Would I! Hadn't I heard the stories and rumours about the Idler?-- the big sloop that had
come up from the Sandwich Islands where it had been engaged in smuggling opium. And
the harpooner who was caretaker! How often had I seen him and envied him his freedom.
He never had to leave the water. He slept aboard the Idler each night, while I had to go
home upon the land to go to bed. The harpooner was only nineteen years old (and I have
never had anything but his own word that he was a harpooner); but he had been too
shining and glorious a personality for me ever to address as I paddled around the yacht at
a wistful distance. Would I take Scotty, the runaway sailor, to visit the harpooner, on the
opium- smuggler Idler? WOULD I!
The harpooner came on deck to answer our hail, and invited us aboard. I played the sailor
and the man, fending off the skiff so that it would not mar the yacht's white paint,
dropping the skiff astern on a long painter, and making the painter fast with two
nonchalant half-hitches.
We went below.

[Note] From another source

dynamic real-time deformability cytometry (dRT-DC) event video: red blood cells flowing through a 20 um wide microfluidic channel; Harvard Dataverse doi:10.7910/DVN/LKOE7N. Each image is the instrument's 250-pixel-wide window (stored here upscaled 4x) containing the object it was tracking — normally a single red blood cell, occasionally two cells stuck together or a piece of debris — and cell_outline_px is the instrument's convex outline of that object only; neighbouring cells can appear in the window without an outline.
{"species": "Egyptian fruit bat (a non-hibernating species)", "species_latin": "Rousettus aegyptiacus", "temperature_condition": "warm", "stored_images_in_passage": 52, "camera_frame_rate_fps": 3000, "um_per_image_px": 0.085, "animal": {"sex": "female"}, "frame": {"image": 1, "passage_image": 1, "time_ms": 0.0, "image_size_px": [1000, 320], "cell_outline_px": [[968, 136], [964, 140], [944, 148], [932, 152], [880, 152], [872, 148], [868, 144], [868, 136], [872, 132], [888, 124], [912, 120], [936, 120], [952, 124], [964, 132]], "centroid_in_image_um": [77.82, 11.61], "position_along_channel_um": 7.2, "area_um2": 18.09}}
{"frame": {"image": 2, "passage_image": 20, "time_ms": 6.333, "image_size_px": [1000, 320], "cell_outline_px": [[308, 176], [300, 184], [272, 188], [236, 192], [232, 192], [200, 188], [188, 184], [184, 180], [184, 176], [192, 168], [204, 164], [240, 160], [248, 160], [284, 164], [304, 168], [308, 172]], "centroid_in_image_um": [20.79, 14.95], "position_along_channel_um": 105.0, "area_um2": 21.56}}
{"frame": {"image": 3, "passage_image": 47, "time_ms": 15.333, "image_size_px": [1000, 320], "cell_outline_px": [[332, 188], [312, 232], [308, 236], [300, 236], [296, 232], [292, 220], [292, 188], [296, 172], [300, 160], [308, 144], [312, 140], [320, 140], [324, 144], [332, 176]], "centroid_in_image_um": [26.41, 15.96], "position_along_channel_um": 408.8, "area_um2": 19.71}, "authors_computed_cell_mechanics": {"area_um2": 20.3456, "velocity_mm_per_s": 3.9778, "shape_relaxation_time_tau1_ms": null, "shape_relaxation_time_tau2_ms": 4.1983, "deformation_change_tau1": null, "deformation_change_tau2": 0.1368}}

It was the first sea-interior I had ever seen. The clothing on the wall
smelled musty. But what of that? Was it not the sea-gear of men?--leather jackets lined
with corduroy, blue coats of pilot cloth, sou'westers, sea-boots, oilskins. And everywhere
was in evidence the economy of space--the narrow bunks, the swinging tables, the
incredible lockers. There were the tell- tale compass, the sea-lamps in their gimbals, the
blue-backed charts carelessly rolled and tucked away, the signal-flags in alphabetical
order, and a mariner's dividers jammed into the woodwork to hold a calendar. At last I
was living. Here I sat, inside my first ship, a smuggler, accepted as a comrade by a
harpooner and a runaway English sailor who said his name was Scotty.